Это не был вопль замученного языка освободившейся плоти после прекращения анестезирующих средств. Любой хирург, прошедший школу скорой помощи, не может спутать крик пациента, возвращающегося в сознание после анестезии. Это был нечеловеческий долгий крик женщины в смертельном испуге. И он раздавался из палаты Пелигии Беннетт, все еще погруженной в анестезию.
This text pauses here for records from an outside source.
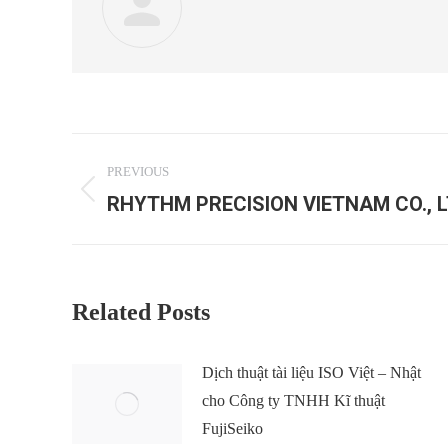
Post
PREVIOUS
navigation
RHYTHM PRECISION VIETNAM CO., 
Previous
post:
Related Posts
Dịch thuật tài liệu ISO Việt – Nhật
cho Công ty TNHH Kĩ thuật
FujiSeiko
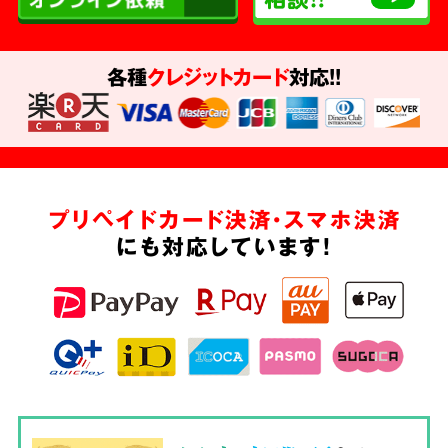
各種
クレジットカード
対応!!
プリペイドカード決済・スマホ決済
にも対応しています!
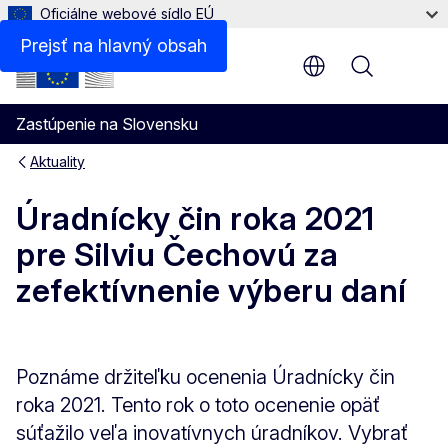
Oficiálne webové sídlo EÚ
Prejsť na hlavný obsah
Menu
Zastúpenie na Slovensku
Aktuality
Úradnícky čin roka 2021
pre Silviu Čechovú za
zefektívnenie výberu daní
Poznáme držiteľku ocenenia Úradnícky čin
roka 2021. Tento rok o toto ocenenie opäť
súťažilo veľa inovatívnych úradníkov. Vybrať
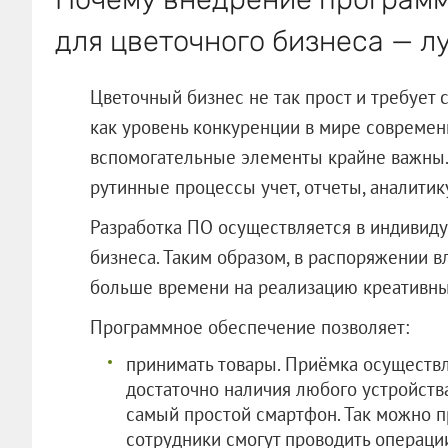
для цветочного бизнеса — 
Цветочный бизнес не так прост и требует 
как уровень конкуренции в мире современ
вспомогательные элементы крайне важны.
рутинные процессы учет, отчеты, аналити
Разработка ПО осуществляется в индивид
бизнеса. Таким образом, в распоряжении в
больше времени на реализацию креативных
Программное обеспечение позволяет:
принимать товары. Приёмка осуществл
достаточно наличия любого устройств
самый простой смартфон. Так можно п
сотрудники смогут проводить операци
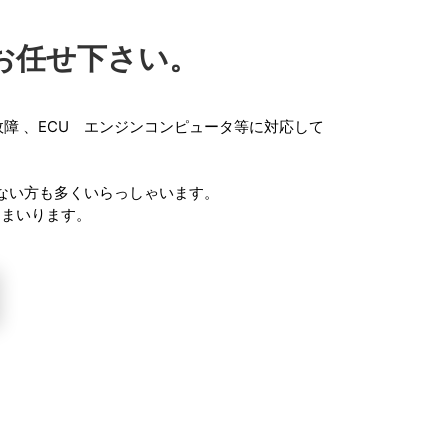
にお任せ下さい。
故障
、
ECU エンジンコンピュータ
等に対応して
。
ない方も多くいらっしゃいます。
てまいります。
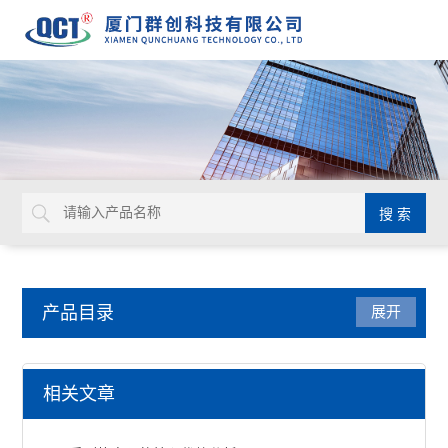
产品目录
展开
温度仪表
相关文章
温湿度传感器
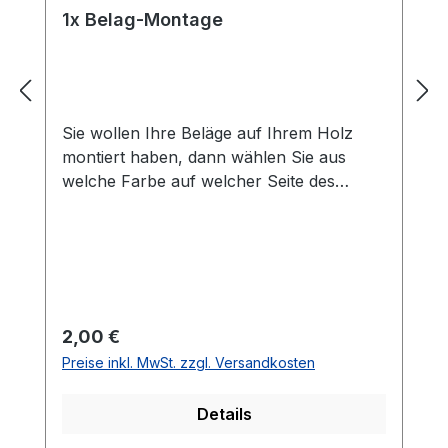
1x Belag-Montage
Sie wollen Ihre Beläge auf Ihrem Holz
montiert haben, dann wählen Sie aus
welche Farbe auf welcher Seite des
Holzes montiert werden soll. Die
Vorhandseite ist die Seite, die auf den
Bilder zusehen ist.Meistens ist die
Vorhandseite auf der das Emblem bzw.
eine Aufschrift zu sehen ist.Das
Kantenband ist bei der Belag Montage
Regulärer Preis:
2,00 €
inklusive.Bei den Komplettschläger
Preise inkl. MwSt. zzgl. Versandkosten
müssen Sie KEINE Belag-Montage mit in
den Warenkorb legen.
Details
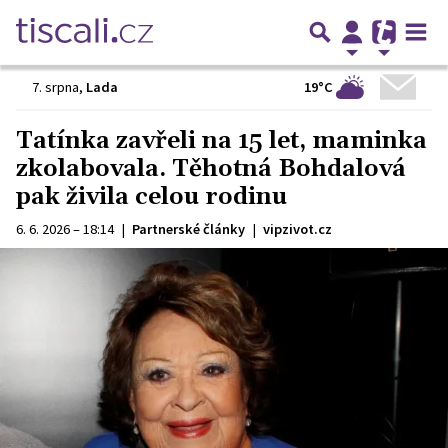
19°C
7. srpna
,
Lada
Tatínka zavřeli na 15 let, maminka
zkolabovala. Těhotná Bohdalová
pak živila celou rodinu
6. 6. 2026 – 18:14
|
Partnerské články
|
vipzivot.cz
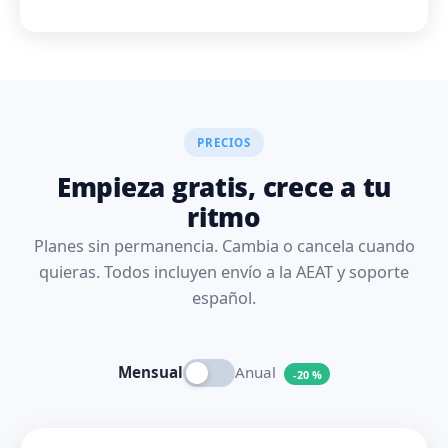
PRECIOS
Empieza gratis, crece a tu
ritmo
Planes sin permanencia. Cambia o cancela cuando
quieras. Todos incluyen envío a la AEAT y soporte
español.
Mensual
Anual
-20 %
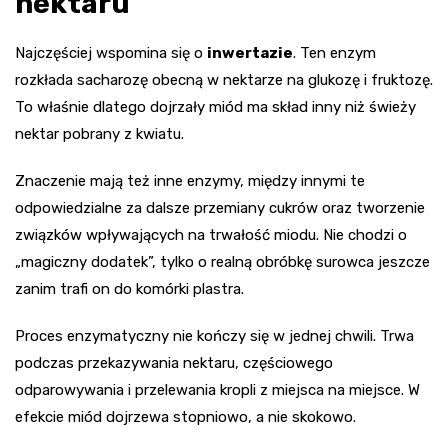
nektaru
Najczęściej wspomina się o
inwertazie
. Ten enzym
rozkłada sacharozę obecną w nektarze na glukozę i fruktozę.
To właśnie dlatego dojrzały miód ma skład inny niż świeży
nektar pobrany z kwiatu.
Znaczenie mają też inne enzymy, między innymi te
odpowiedzialne za dalsze przemiany cukrów oraz tworzenie
związków wpływających na trwałość miodu. Nie chodzi o
„magiczny dodatek”, tylko o realną obróbkę surowca jeszcze
zanim trafi on do komórki plastra.
Proces enzymatyczny nie kończy się w jednej chwili. Trwa
podczas przekazywania nektaru, częściowego
odparowywania i przelewania kropli z miejsca na miejsce. W
efekcie miód dojrzewa stopniowo, a nie skokowo.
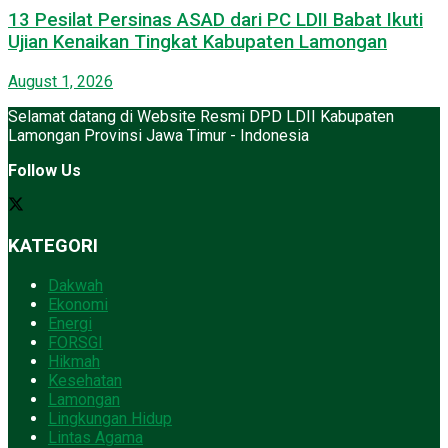
13 Pesilat Persinas ASAD dari PC LDII Babat Ikuti
Ujian Kenaikan Tingkat Kabupaten Lamongan
August 1, 2026
Selamat datang di Website Resmi DPD LDII Kabupaten
Lamongan Provinsi Jawa Timur - Indonesia
Follow Us
KATEGORI
Dakwah
Ekonomi
Energi
FORSGI
Hikmah
Kesehatan
Lamongan
Lingkungan Hidup
Lintas Agama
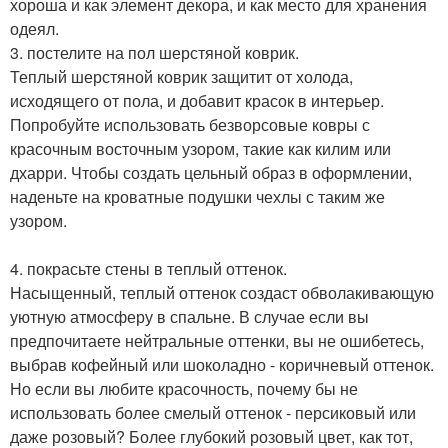
хороша и как элемент декора, и как место для хранения
одеял.
3. постелите на пол шерстяной коврик.
Теплый шерстяной коврик защитит от холода,
исходящего от пола, и добавит красок в интерьер.
Попробуйте использовать безворсовые ковры с
красочным восточным узором, такие как килим или
дхарри. Чтобы создать цельный образ в оформлении,
наденьте на кроватные подушки чехлы с таким же
узором.
4. покрасьте стены в теплый оттенок.
Насыщенный, теплый оттенок создаст обволакивающую
уютную атмосферу в спальне. В случае если вы
предпочитаете нейтральные оттенки, вы не ошибетесь,
выбрав кофейный или шоколадно - коричневый оттенок.
Но если вы любите красочность, почему бы не
использовать более смелый оттенок - персиковый или
даже розовый? Более глубокий розовый цвет, как тот,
– Mon Dieu, – выдохнул де Гранден, – garde-malade!
Схватив меня за руку, он бросился через холл.
Приятная молодая женщина, заботе которой была препоручена Пелигия, когда де Гранден закончил исправлять ее изувеченное тело, сидела в дальнем углу палаты, и ее обычно розовое лицо было меловым под плафоном прикроватной лампы.
– Она вышла из стены! – выдохнула она, когда мы ворвались. – Из стены, говорю вам… и не было никакого тела!
– А, что вы говорите? – рявкнул де Гранден. – Что вышло из стены, мадемуазель? У чего не было тела, пожалуйста?
– Рука… рука, которая протянулась к ее горлу! – Медсестра вжалась в угол, будто ограждая себя от нападения со стороны.
– Рука? Ее горло? Grand Dieu! – де Гранден прыгнул через небольшую комнату как кошка, атакующая беззаботного воробья, и отвернул целомудренно-белую простыню, закутывающую лежащее на спине тело Пелигии.
– Троубридж, Троубридж, друг мой, – скомандовал он голосом, хриплым как у каркающей лягушки, – смотрите!
Я подошел к кровати и бросил взгляд туда, куда он указывал.
Еще один кулон исчез из ожерелья на шее Пелигии. Из семи камней там осталось только два.